The government said there are around 20 to 30 active promoter organisations, some based offshore and hiding behind complex corporate structures.

Moreover, it added, most of the tax avoidance schemes they promote “do not work”, and the taxpayers who enter them often end up paying large sums of money in tax bills for the tax they always owed, as well as having already paid the “substantial” fees to scheme promoters or other intermediaries.

The suggested rules will mean that those who receive a stop notice, which HMRC issues to a promoter telling them to stop selling a scheme, and continue to sell the scheme would be committing a criminal offence.

“The message for promoters is a clear one: under these proposals if a promoter continues to promote a scheme covered by a stop notice they will be committing a criminal offence and could face prosecution,” the government said.

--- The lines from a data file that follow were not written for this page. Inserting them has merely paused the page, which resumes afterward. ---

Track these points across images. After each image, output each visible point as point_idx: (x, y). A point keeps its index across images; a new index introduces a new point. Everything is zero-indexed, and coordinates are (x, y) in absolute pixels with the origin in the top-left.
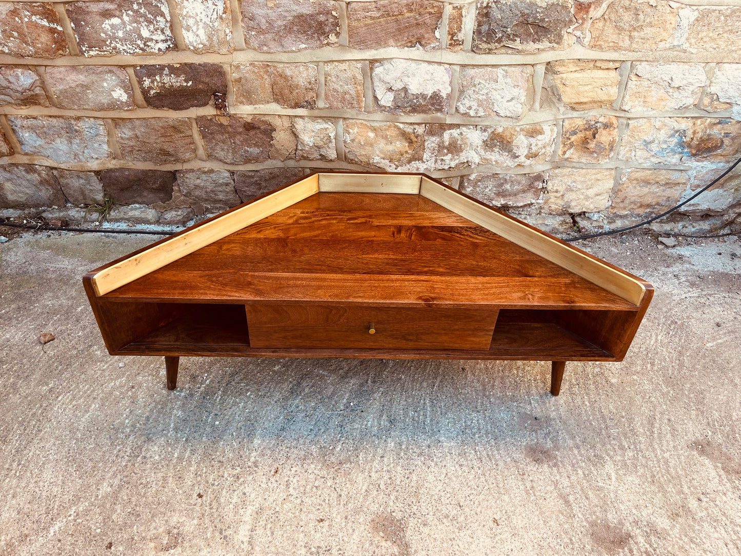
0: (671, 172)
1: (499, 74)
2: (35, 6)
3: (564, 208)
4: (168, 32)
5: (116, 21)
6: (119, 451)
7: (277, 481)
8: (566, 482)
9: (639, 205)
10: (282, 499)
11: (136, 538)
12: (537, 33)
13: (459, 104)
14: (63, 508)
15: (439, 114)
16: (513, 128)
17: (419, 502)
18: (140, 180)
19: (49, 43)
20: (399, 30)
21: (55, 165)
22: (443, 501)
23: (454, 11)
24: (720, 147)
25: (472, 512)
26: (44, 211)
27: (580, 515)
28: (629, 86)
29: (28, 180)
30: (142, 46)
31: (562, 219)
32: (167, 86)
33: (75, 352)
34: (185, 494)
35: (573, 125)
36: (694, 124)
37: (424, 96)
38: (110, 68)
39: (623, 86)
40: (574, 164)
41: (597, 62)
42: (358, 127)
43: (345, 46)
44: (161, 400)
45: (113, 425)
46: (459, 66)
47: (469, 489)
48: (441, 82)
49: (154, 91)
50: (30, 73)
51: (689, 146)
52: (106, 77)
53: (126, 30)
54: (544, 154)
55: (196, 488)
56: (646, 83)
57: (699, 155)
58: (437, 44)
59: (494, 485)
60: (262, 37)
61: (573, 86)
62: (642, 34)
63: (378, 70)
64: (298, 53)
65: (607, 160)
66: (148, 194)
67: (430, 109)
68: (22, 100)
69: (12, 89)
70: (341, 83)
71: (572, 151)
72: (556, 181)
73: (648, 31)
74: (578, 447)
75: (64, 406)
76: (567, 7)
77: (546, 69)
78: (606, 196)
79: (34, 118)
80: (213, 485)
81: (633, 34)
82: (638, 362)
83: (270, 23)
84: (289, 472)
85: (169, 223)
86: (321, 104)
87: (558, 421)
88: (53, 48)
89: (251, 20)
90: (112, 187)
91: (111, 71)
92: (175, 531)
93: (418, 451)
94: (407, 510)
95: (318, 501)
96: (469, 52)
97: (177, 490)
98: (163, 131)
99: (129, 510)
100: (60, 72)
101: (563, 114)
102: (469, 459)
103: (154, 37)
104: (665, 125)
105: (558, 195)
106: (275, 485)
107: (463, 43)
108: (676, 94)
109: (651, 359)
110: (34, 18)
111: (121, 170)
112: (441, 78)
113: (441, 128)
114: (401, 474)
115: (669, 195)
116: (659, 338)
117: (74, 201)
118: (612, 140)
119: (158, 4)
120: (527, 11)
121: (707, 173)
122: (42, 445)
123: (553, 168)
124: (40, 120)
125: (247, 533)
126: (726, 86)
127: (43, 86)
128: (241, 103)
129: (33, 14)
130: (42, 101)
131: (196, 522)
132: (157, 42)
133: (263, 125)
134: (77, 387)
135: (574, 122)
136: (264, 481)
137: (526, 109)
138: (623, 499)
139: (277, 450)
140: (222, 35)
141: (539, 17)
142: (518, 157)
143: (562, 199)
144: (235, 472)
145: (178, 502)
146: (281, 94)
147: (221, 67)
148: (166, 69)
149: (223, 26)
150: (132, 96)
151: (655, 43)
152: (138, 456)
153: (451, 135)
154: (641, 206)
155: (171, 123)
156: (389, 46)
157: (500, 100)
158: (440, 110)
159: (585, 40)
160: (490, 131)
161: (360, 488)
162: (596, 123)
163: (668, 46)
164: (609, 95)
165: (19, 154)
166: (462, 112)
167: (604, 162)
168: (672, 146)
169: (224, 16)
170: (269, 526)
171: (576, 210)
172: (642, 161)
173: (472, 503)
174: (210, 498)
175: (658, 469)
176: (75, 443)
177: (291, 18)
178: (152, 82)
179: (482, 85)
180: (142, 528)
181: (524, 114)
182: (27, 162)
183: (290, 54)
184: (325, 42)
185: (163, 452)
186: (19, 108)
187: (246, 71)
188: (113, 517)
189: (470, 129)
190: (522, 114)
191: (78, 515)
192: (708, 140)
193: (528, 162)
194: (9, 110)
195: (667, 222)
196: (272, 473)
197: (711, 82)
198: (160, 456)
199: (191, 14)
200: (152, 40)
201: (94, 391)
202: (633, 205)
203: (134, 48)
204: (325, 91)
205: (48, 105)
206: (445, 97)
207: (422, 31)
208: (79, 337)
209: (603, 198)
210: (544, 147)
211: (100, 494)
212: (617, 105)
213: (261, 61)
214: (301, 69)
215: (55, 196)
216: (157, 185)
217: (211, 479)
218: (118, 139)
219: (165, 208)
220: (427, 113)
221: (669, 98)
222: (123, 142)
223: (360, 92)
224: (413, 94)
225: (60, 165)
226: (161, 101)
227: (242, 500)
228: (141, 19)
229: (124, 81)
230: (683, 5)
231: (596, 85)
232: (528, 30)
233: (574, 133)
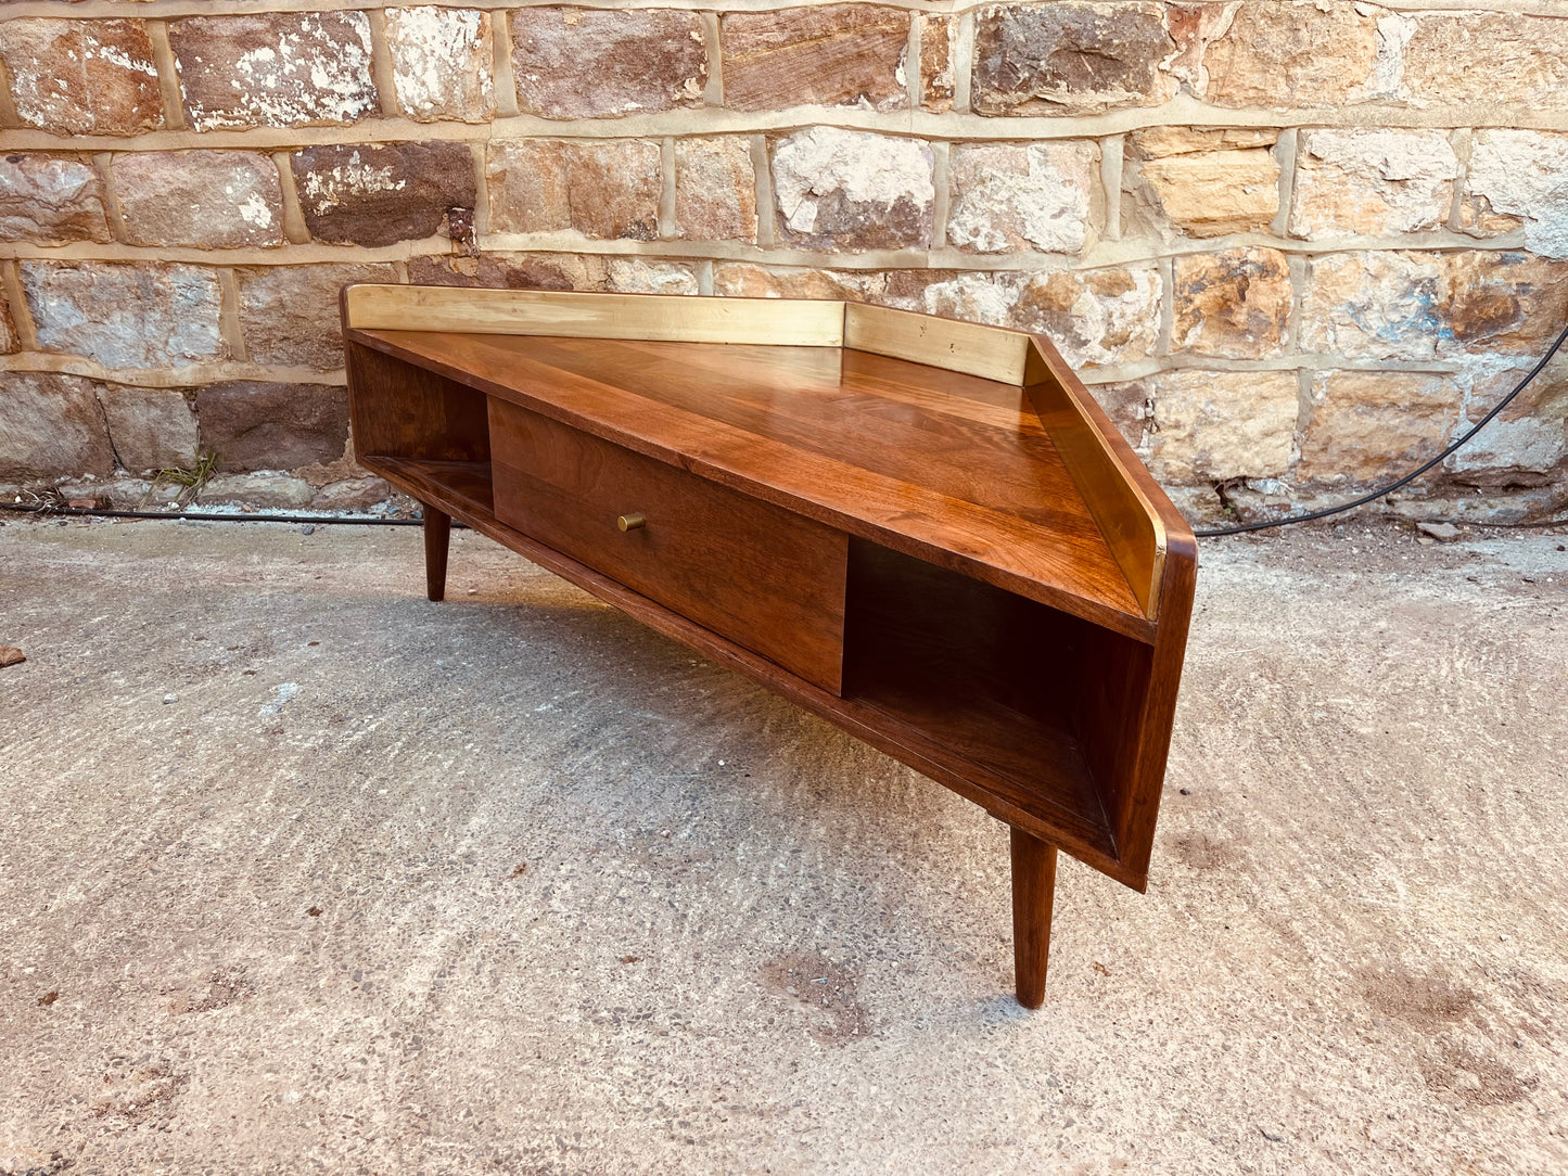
0: (1418, 377)
1: (1030, 158)
2: (109, 27)
3: (1198, 466)
4: (366, 78)
5: (264, 54)
6: (125, 833)
7: (519, 887)
8: (1279, 899)
9: (1361, 458)
10: (530, 918)
11: (123, 986)
12: (1098, 72)
13: (953, 224)
15: (913, 250)
16: (1070, 275)
17: (893, 932)
18: (279, 407)
19: (126, 103)
20: (824, 68)
21: (102, 374)
22: (957, 930)
23: (931, 28)
24: (1515, 317)
26: (63, 484)
27: (1326, 957)
28: (1299, 181)
29: (40, 410)
30: (311, 106)
31: (1198, 493)
32: (354, 191)
33: (64, 681)
34: (276, 908)
35: (1196, 270)
36: (1450, 265)
37: (879, 207)
38: (241, 153)
39: (1287, 182)
40: (1208, 362)
41: (1228, 132)
42: (745, 279)
43: (717, 106)
44: (250, 754)
45: (121, 792)
46: (948, 144)
48: (913, 176)
49: (328, 204)
50: (80, 169)
51: (1448, 316)
52: (233, 174)
53: (283, 74)
54: (1139, 337)
55: (307, 898)
56: (1334, 174)
57: (1471, 336)
58: (902, 96)
60: (551, 84)
61: (1184, 184)
62: (1311, 70)
63: (785, 152)
64: (622, 122)
65: (1277, 350)
66: (294, 444)
67: (893, 238)
68: (55, 225)
69: (37, 201)
70: (709, 183)
71: (1199, 329)
72: (1174, 401)
73: (1323, 64)
74: (1296, 839)
76: (1150, 18)
77: (1126, 150)
78: (1285, 437)
79: (75, 268)
80: (352, 893)
81: (1292, 71)
82: (1418, 702)
83: (569, 57)
84: (553, 872)
85: (331, 506)
86: (668, 228)
87: (1239, 796)
88: (132, 114)
89: (530, 52)
90: (219, 428)
91: (243, 161)
92: (234, 976)
93: (888, 843)
94: (860, 945)
95: (625, 923)
96: (965, 113)
97: (256, 901)
98: (338, 291)
99: (120, 935)
100: (140, 164)
101: (1171, 246)
103: (338, 88)
104: (1390, 268)
107: (952, 94)
108: (1400, 198)
109: (1446, 696)
110: (104, 52)
111: (243, 383)
112: (914, 167)
113: (919, 280)
114: (844, 881)
115: (1424, 435)
116: (1459, 665)
117: (133, 462)
118: (1281, 302)
119: (351, 21)
120: (1075, 26)
121: (1497, 380)
123: (1164, 371)
124: (86, 269)
125: (426, 978)
126: (1502, 179)
127: (103, 201)
128: (504, 228)
129: (105, 43)
130: (96, 230)
131: (292, 958)
132: (342, 97)
133: (547, 276)
134: (57, 729)
135: (1196, 264)
136: (487, 884)
137: (1093, 233)
138: (1436, 926)
139: (528, 835)
140: (471, 82)
141: (1100, 37)
142: (1085, 343)
143: (1192, 445)
144: (412, 871)
145: (253, 922)
146: (587, 207)
147: (467, 150)
148: (356, 153)
149: (476, 64)
150: (280, 216)
152: (171, 843)
153: (940, 294)
154: (1367, 462)
155: (357, 275)
156: (805, 102)
157: (1038, 213)
158: (913, 240)
159: (1197, 84)
160: (1021, 283)
161: (736, 904)
162: (1244, 263)
163: (1367, 95)
164: (1260, 203)
165: (31, 349)
166: (960, 241)
167: (1271, 354)
168: (1411, 317)
169: (478, 42)
170: (487, 968)
171: (1223, 472)
172: (1353, 353)
174: (341, 915)
175: (1513, 874)
176: (19, 820)
177: (611, 46)
178: (325, 183)
179: (998, 182)
180: (148, 967)
181: (1090, 245)
182: (44, 367)
183: (607, 122)
184: (678, 96)
185: (236, 835)
186: (47, 244)
187: (516, 157)
188: (75, 946)
189: (980, 279)
190: (1086, 243)
192: (1485, 299)
193: (1108, 357)
194: (25, 250)
195: (1431, 497)
196: (510, 872)
197: (1469, 169)
198: (225, 842)
199: (413, 38)
200: (333, 92)
201: (92, 737)
202: (1348, 459)
203: (295, 112)
204: (677, 200)
205: (106, 238)
206: (923, 210)
207: (870, 70)
208: (83, 658)
209: (1279, 442)
210: (1140, 320)
211: (54, 906)
212: (1280, 226)
213: (549, 137)
214: (628, 152)
215: (92, 449)
216: (314, 421)
217: (349, 883)
218: (242, 312)
219: (326, 476)
220: (887, 248)
221: (1387, 207)
222: (252, 319)
223: (748, 201)
224: (856, 203)
225: (113, 374)
226: (339, 225)
227: (424, 919)
228: (314, 51)
229: (267, 182)
230: (1384, 11)
231: (1230, 181)
232: (1080, 65)
233: (1199, 287)
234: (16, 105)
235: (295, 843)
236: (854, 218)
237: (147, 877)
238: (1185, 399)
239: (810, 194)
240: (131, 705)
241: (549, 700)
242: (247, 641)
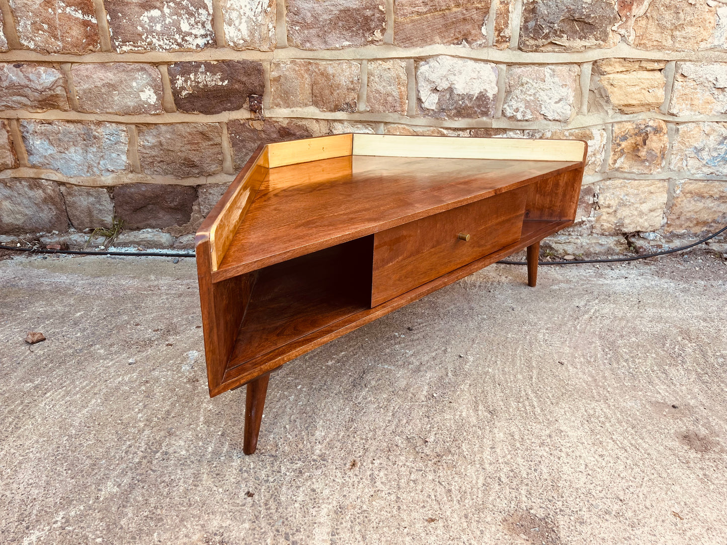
0: (724, 183)
1: (546, 73)
3: (617, 226)
4: (209, 26)
5: (155, 13)
6: (130, 447)
7: (356, 475)
9: (695, 222)
10: (369, 495)
12: (582, 30)
13: (506, 106)
14: (45, 514)
15: (484, 119)
16: (562, 132)
17: (562, 497)
18: (157, 196)
19: (79, 37)
20: (446, 26)
21: (63, 179)
22: (595, 495)
23: (501, 6)
25: (641, 506)
26: (42, 236)
28: (675, 87)
29: (30, 198)
30: (180, 41)
31: (617, 239)
32: (201, 85)
33: (70, 351)
34: (227, 493)
35: (623, 130)
37: (470, 97)
38: (141, 65)
39: (669, 88)
40: (626, 175)
41: (643, 62)
42: (400, 132)
43: (390, 44)
44: (184, 394)
45: (120, 420)
46: (505, 65)
47: (624, 481)
48: (488, 82)
49: (187, 92)
50: (53, 72)
52: (137, 76)
53: (165, 24)
54: (594, 163)
55: (243, 486)
56: (692, 84)
58: (484, 41)
59: (656, 475)
60: (306, 32)
61: (621, 87)
62: (683, 33)
63: (424, 68)
64: (342, 51)
65: (660, 170)
67: (475, 112)
68: (40, 101)
69: (30, 88)
70: (384, 84)
71: (622, 159)
72: (608, 194)
73: (690, 30)
75: (53, 402)
76: (609, 5)
77: (593, 70)
78: (660, 212)
79: (50, 124)
80: (267, 481)
81: (674, 33)
83: (316, 18)
84: (371, 466)
85: (184, 248)
86: (362, 107)
88: (83, 43)
89: (296, 15)
90: (125, 207)
91: (142, 69)
92: (218, 538)
93: (538, 442)
94: (549, 506)
95: (421, 497)
96: (515, 50)
97: (215, 488)
98: (190, 137)
99: (146, 514)
100: (87, 70)
102: (609, 448)
103: (194, 32)
104: (714, 131)
105: (611, 210)
106: (356, 479)
107: (509, 40)
108: (721, 97)
110: (68, 10)
111: (138, 185)
112: (488, 77)
113: (487, 134)
114: (524, 466)
115: (724, 211)
117: (79, 225)
118: (663, 146)
120: (572, 7)
122: (19, 442)
123: (604, 180)
124: (56, 125)
125: (326, 537)
127: (66, 89)
128: (278, 105)
129: (69, 5)
130: (61, 104)
131: (247, 526)
132: (196, 37)
133: (299, 131)
134: (73, 382)
135: (623, 127)
136: (339, 474)
137: (575, 111)
139: (349, 442)
140: (264, 30)
141: (585, 13)
143: (615, 216)
144: (296, 466)
145: (218, 502)
146: (321, 95)
147: (261, 65)
148: (203, 66)
149: (267, 20)
150: (161, 98)
151: (697, 43)
152: (157, 452)
154: (698, 224)
155: (200, 129)
156: (435, 43)
157: (548, 101)
158: (485, 114)
159: (630, 38)
160: (538, 136)
161: (474, 482)
162: (646, 127)
163: (709, 46)
164: (656, 97)
165: (25, 166)
166: (509, 114)
167: (656, 171)
168: (722, 154)
169: (269, 9)
170: (357, 528)
171: (629, 229)
172: (695, 171)
173: (636, 496)
174: (265, 496)
176: (67, 440)
177: (338, 12)
178: (186, 81)
179: (529, 85)
180: (168, 535)
181: (573, 117)
182: (32, 176)
183: (333, 52)
184: (370, 39)
185: (192, 446)
186: (34, 111)
187: (286, 69)
188: (122, 523)
189: (517, 134)
190: (571, 116)
191: (67, 521)
194: (23, 114)
195: (726, 241)
196: (348, 466)
198: (187, 451)
199: (234, 6)
200: (192, 34)
201: (95, 386)
202: (689, 222)
203: (171, 44)
204: (367, 92)
205: (67, 108)
206: (491, 99)
207: (469, 27)
208: (77, 337)
209: (657, 215)
210: (594, 154)
211: (102, 495)
212: (664, 109)
213: (303, 59)
214: (344, 67)
215: (57, 218)
216: (175, 203)
217: (263, 474)
218: (139, 148)
219: (180, 232)
220: (472, 118)
221: (715, 101)
222: (144, 151)
223: (404, 93)
224: (459, 95)
225: (70, 179)
226: (192, 103)
227: (312, 498)
228: (182, 12)
229: (155, 80)
230: (721, 4)
231: (643, 86)
232: (572, 27)
233: (624, 138)
234: (19, 37)
235: (225, 449)
236: (456, 102)
237: (150, 475)
238: (613, 194)
239: (436, 90)
240: (112, 366)
241: (332, 359)
242: (162, 326)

The new rules proposed also include speeding up HMRC’s ability to disqualify directors who promote tax avoidance schemes.

The rules would give HMRC the powers to disqualify directors following a winding-up of the company in the public interest, as well as disqualifying a director of a ‘live’ company.

In the consultation, the government said currently there are a number of factors which can delay disqualification action being taken against the directors of a company involved in promoting tax avoidance, including the need to consider wider factors around the behaviour of the director, for example the failure to keep proper accounting records.

“This means that it is often difficult to apply [the rules] quickly to promoters of tax avoidance, even when it is important that HMRC can respond quickly to their activities because the longer the process takes, the longer the person behind the promotion has to sell avoidance schemes.”

Currently, HMRC must refer to the Insolvency Service for any potential director disqualification action.

Crawford Temple, chief executive of Professional Passport, said while HMRC and the government are full of good intentions to clamp down on avoidance, opening another consultation delays action and enforcement.